From IndyStar.com: Trumpet glory from Alison Balsom
“Seraph” comes from a Hebrew word meaning “burning,” and Isaac Asimov, the genial American polymath of the late 20th century, suggested that “the burning ones” might be a good translation of “seraphim” — burning with their love of God, making their spectacular debut in the Book of Isaiah and later assigned the top position among the nine orders of angels.
James MacMillan, one of the few confessedly Christian composers of major reputation today, wrote “Seraph” for Alison Balsom, and it is the title piece of her new recording on EMI Classics. The seraphic burning manifests itself in different intensities throughout the 15-minute piece, played with keen understanding and tenderness by Balsom, with Jonathan Morton as leader of the accompanying string orchestra, the Scottish Ensemble. The primary characteristic is a glowing tone, which Balsom shows consistent mastery of.
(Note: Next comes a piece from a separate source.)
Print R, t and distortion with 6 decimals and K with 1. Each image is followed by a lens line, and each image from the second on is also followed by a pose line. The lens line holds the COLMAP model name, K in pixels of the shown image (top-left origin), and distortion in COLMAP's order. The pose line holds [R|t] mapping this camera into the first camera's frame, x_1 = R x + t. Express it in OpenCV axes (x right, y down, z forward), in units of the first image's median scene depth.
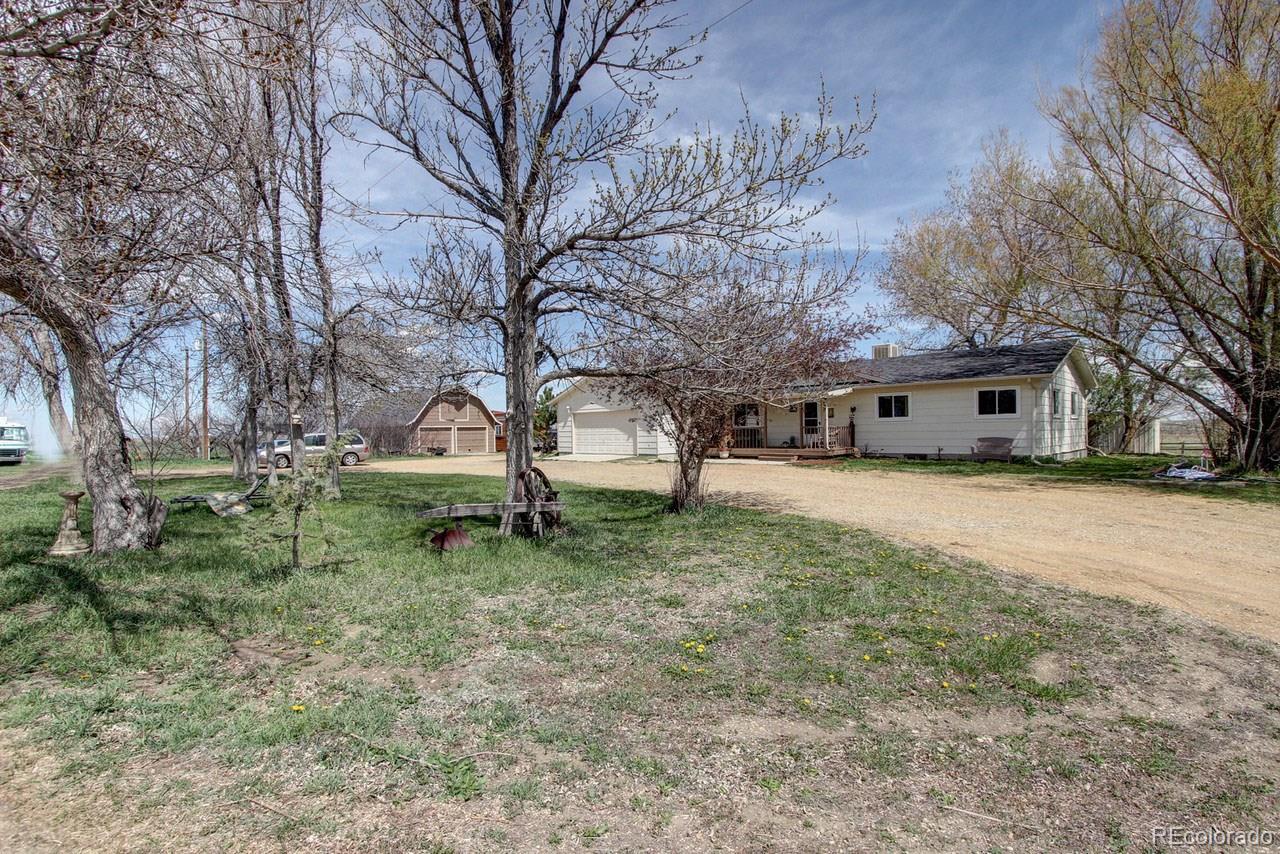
lens RADIAL K [[590.6, 0, 641.4], [0, 590.6, 433.7], [0, 0, 1]] dist [-0.016926, 0.000480]
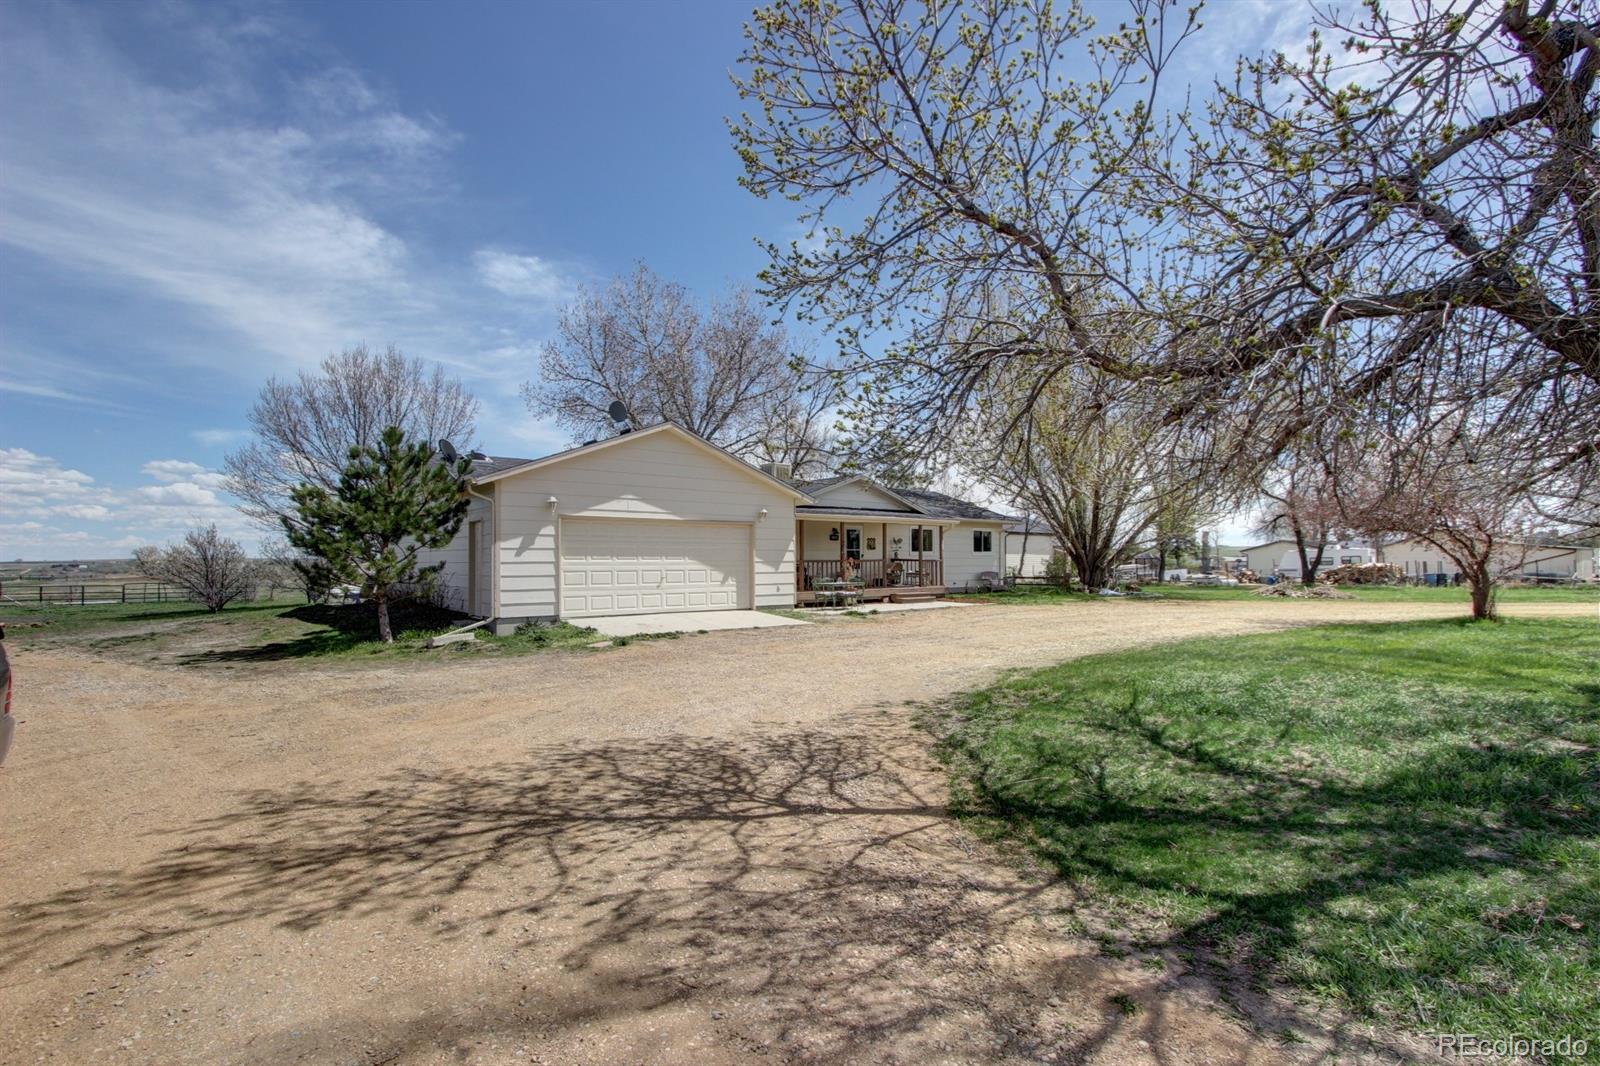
lens RADIAL K [[738.2, 0, 801.8], [0, 738.2, 541.4], [0, 0, 1]] dist [-0.016926, 0.000480]
pose [[0.113155, 0.049272, 0.992355, -0.712550], [0.018098, 0.998502, -0.051641, 0.012116], [-0.993412, 0.023804, 0.112094, 0.978836]]
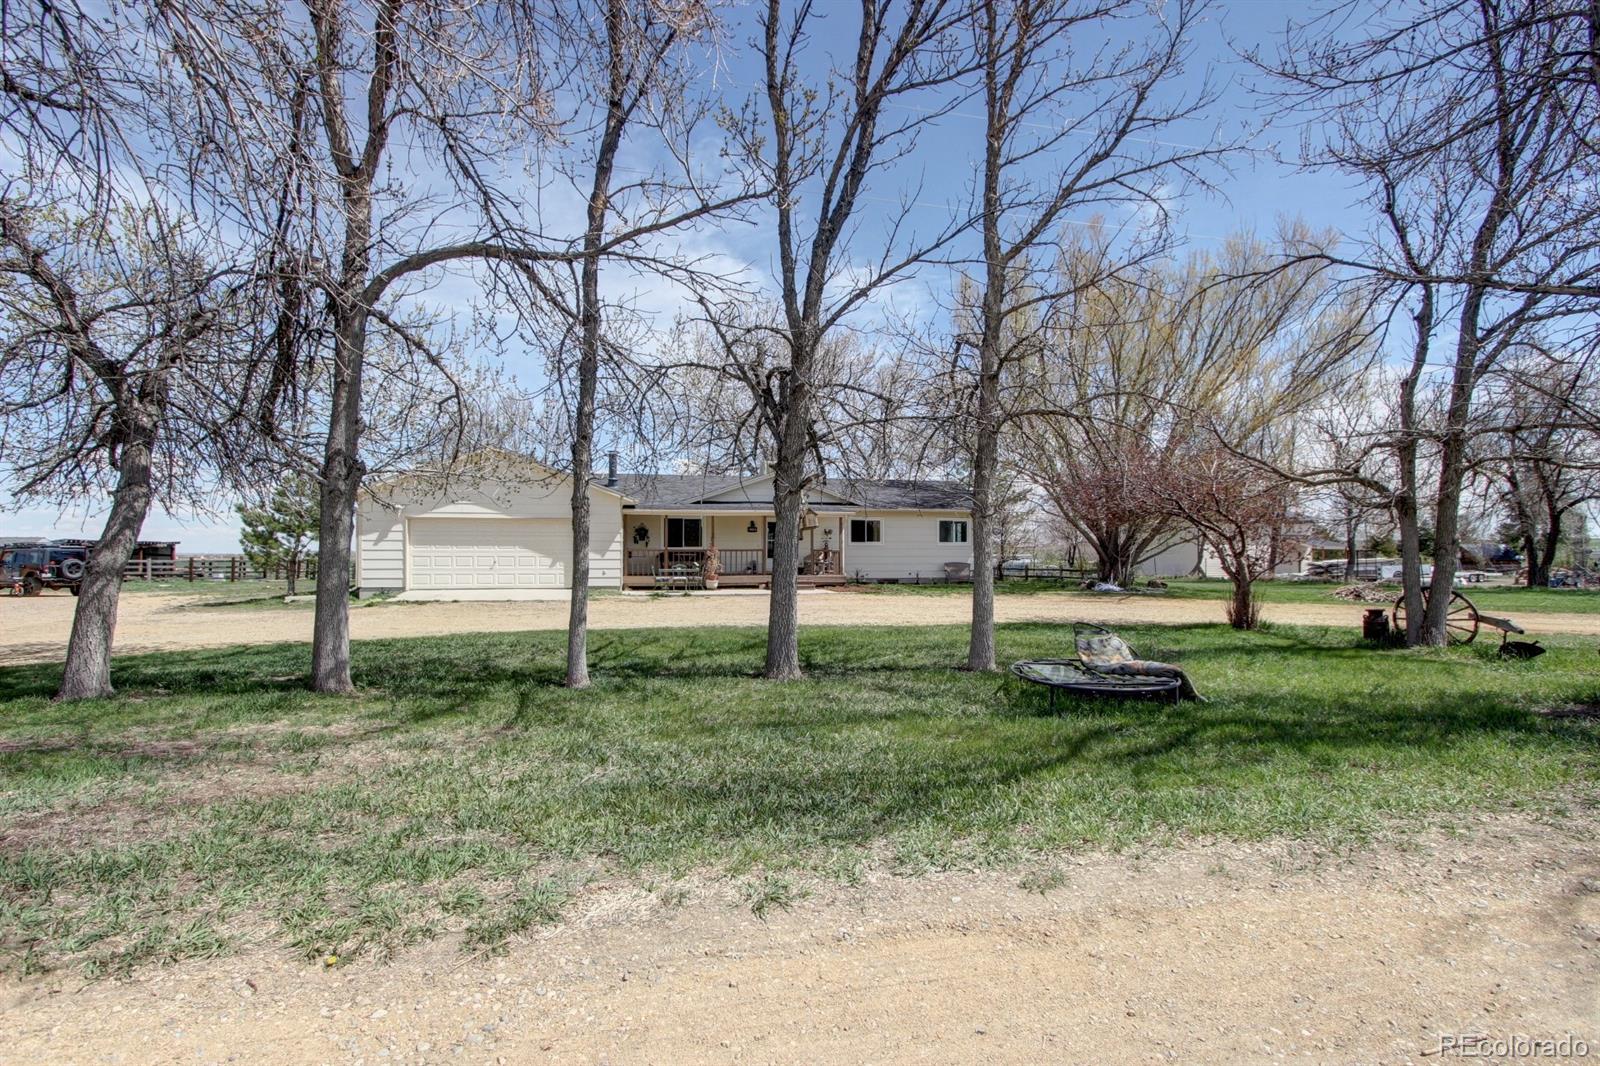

Her mastery of programming is remarkable as well. These 20th and 21st century works reflect a great wealth of personal styles. I like her deft touch in putting a straight-up arrangement of “Nobody Knows,” the black spiritual, just before Bernd Alois Zimmermann’s haunting trumpet concerto, “Nobody knows de trouble I see,” a post-war cry to consider the value of all humanity across every racial and religious barrier. There’s nothing sentimental about the appeal the doomed Zimmermann makes in this composition, however. It’s in part an oblique but unmistakable tribute to a wide spectrum of black American music and its message of universal liberation from war and oppression.
Also making a strong impression is Alexander Arutiunian’s populist warhorse, a somewhat conventional three movement Trumpet Concerto of virtuosic reach, and — at the other end of the display and exroversion spectrum, Toru Takemitsu’s unaccompanied trumpet solo, “Paths.”
If the name seems familiar to readers of this blog, Balsom soloed with the Indianapolis Symphony Orchestra in October 2008, playing concertos by Albinoni and Haydn.